Op 16.jun.2025 om 19:01 schreef olcott:
> On 6/16/2025 6:37 AM, Mikko wrote:
>> On 2025-06-16 00:57:42 +0000, olcott said:
>>
>>> On 6/15/2025 6:44 PM, Richard Damon wrote:
>>>> On 6/15/25 4:10 PM, olcott wrote:
>>>>> void DDD()
>>>>> {
>>>>>    HHH(DDD);
>>>>>    return;
>>>>> }
>>>>>
>>>>> When I challenge anyone to show the details of exactly
>>>>> how DDD correctly simulated by ANY simulating termination
>>>>> analyzer HHH can possibly reach its own simulated "return"

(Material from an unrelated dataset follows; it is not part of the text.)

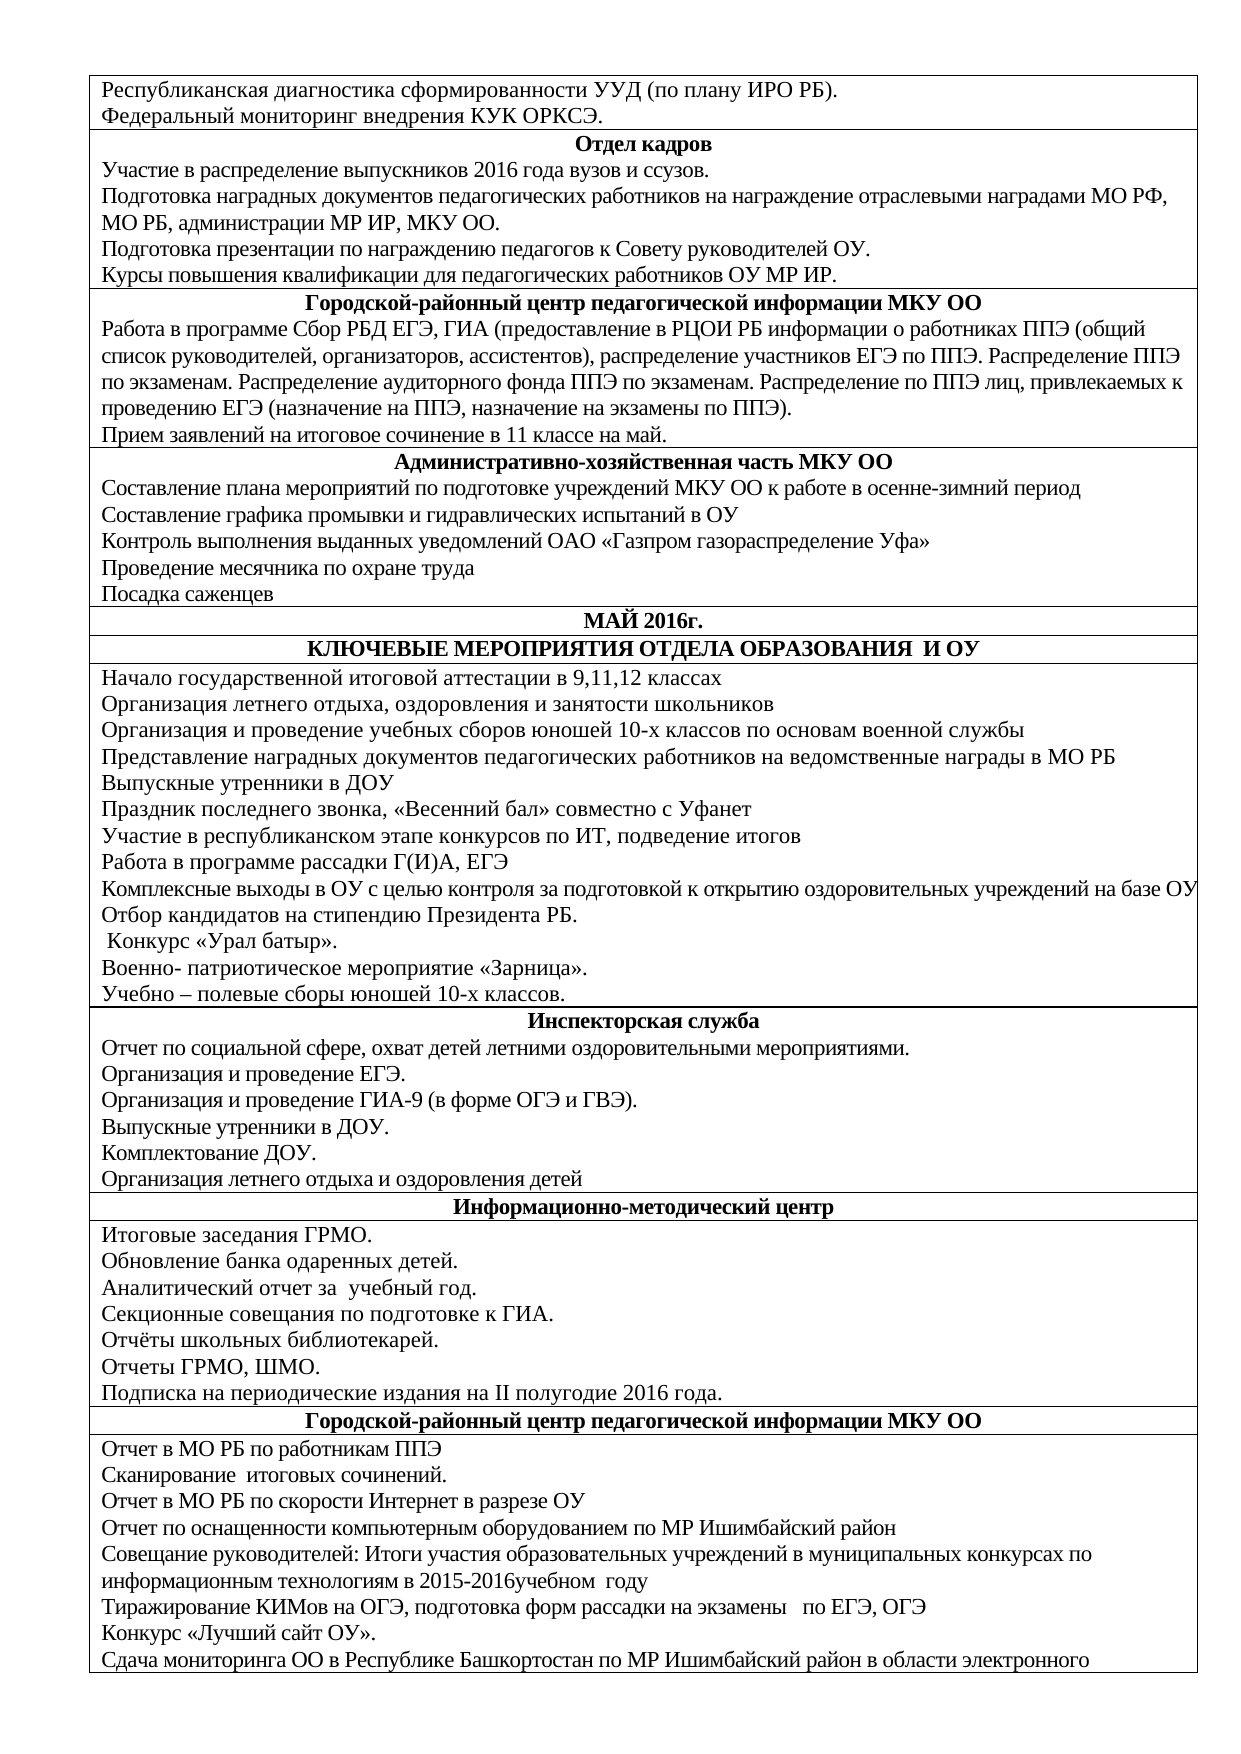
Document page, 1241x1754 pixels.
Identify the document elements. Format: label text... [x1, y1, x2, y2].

>>>>> statement final halt state they ignore this challenge.
>>>>
>>>> And it seems you don't understand that the problem is that while, 
>>>> yes, if HHH does infact do a correct simulation, it will not reach a 
>>>> final state, that fact only applie *IF* HHH does that, and all the 
>>>> other HHHs which differ see different inputs.
>>>>
>>>
>>> *I should have said*
>>
>> No, that is not how you should have said.
>>
>>> When one or more instructions of DDD are correctly
>>> simulated by ANY simulating termination analyzer HHH
>>> then DDD never reaches its simulated "return" statement
>>> final halt state.
>>
>> How does ANY simulating termination analyzer HHH differ form some
>> other simulating termination alalyzer?
>>
> 
> I changed the evaluation from the HHH that I have coded
> to every HHH that could possibly exist.
> 

And even a beginner can see that they all fail to reach the end of the 
simulation, even though the input is a pointer to code that includes the 
code to abort and halt.